B. Leves: So it’s said that the 6 leve cap for 12 hours can net you 3000gil. That’s 6k in 24 hours. That’s equates to 1.2million gil every 24 hours by those 200 people. That’s still a 45.8mil gil hole made by 200 people.
B2. Gathering Leves: We shall assume that Player X with their gathering class decided to use their 6 leves for gathering leves instead. So that would put us back at 47mil gil debts. If they did a high level gathering leve 6 times, turning in only HQ items, they could make 3000gil per leve. That’s 18k a day individually. Times the 200 people, that’s 3.6mil gil a day. Leaving those 200 with 43.4million gil to cover.
C. Hests: So after your first completion bonus, Guildhests can approximately reap in about 240 gil. Will go 300gil for generosity. Those 200 people can form 25 groups of 8 for the final hest. The total gil brought in from that hest by those 25 groups amounts to 60,000gil. If they did it 5 times each without repairs, that’s 300,000gil. That still leaves 43.1mil gil. I think you can see how slow the counter is reducing the debt. These 200 people haven’t repaired anything yet.
C. Gathering Mats: So hopefully by now we all know that AH gil is not economy gil. It does not put gil into the economy. To add gil to the economy, you have to sell to NPCs. A lvl 50 gatherer with a stack of mats can sell them for around 600 gil to a vendor. We’ll assume they had 10 stacks to put a nice 6k gil profit. Minus the costs of time and repairs, probably 3k. With our 200 people, that’s 600,000gil for 10 lvl 50 materials from gathering. 42.5million gil to go.

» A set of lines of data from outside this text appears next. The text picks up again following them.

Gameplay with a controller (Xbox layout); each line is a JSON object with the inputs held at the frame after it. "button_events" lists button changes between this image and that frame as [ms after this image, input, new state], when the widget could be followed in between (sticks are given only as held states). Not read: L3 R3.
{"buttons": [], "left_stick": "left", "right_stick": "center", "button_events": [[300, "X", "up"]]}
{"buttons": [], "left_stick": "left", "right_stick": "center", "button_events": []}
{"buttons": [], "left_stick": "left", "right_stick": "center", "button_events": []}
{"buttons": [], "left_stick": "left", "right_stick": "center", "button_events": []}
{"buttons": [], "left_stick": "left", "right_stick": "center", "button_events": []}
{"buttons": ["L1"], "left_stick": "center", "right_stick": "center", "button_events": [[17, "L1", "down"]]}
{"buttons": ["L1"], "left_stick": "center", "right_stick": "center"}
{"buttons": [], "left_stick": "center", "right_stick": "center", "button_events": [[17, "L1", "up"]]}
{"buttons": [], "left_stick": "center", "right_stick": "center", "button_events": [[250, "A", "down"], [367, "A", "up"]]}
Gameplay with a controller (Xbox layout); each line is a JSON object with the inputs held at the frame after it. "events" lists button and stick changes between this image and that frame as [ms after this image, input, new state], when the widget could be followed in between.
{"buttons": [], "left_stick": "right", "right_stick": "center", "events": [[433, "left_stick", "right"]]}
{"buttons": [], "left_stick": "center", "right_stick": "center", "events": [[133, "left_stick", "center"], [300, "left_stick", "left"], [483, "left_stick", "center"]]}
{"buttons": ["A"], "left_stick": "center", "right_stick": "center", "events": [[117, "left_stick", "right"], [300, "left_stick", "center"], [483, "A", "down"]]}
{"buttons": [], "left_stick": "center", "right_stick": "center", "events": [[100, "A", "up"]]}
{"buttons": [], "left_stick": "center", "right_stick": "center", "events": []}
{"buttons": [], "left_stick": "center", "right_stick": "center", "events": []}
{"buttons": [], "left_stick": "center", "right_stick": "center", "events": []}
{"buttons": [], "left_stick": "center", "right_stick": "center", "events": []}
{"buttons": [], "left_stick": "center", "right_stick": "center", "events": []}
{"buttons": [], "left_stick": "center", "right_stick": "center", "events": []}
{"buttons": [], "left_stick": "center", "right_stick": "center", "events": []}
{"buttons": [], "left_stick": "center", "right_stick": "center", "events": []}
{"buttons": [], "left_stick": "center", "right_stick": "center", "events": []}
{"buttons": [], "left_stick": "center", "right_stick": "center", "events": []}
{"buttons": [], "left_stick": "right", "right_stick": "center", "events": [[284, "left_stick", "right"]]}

Summary: We can keep going with dungeon gil (not profit since you need gear for dungeons, putting you at net loss), hests (need gear for that, so an eventual net loss), other means of gil generation. 200 people with that one bill has created a massive hole that takes way too long to counter. That is also assuming that there hasn’t been another 200 people that have done the same thing, creating another 48million gil loss. This is also assuming that during all this, the first 200 people have not done any repairs or delved into any of the cost activities from part 1.
As conservative as we might be, the fact is that endgame is too gil sink heavy and creates too big of a hole to play effectively at this time without putting a massive strain on the economy. It is an issue that needs to be fixed before the number grows too big to handle.
Notes: Someone hasn’t read the big bold message.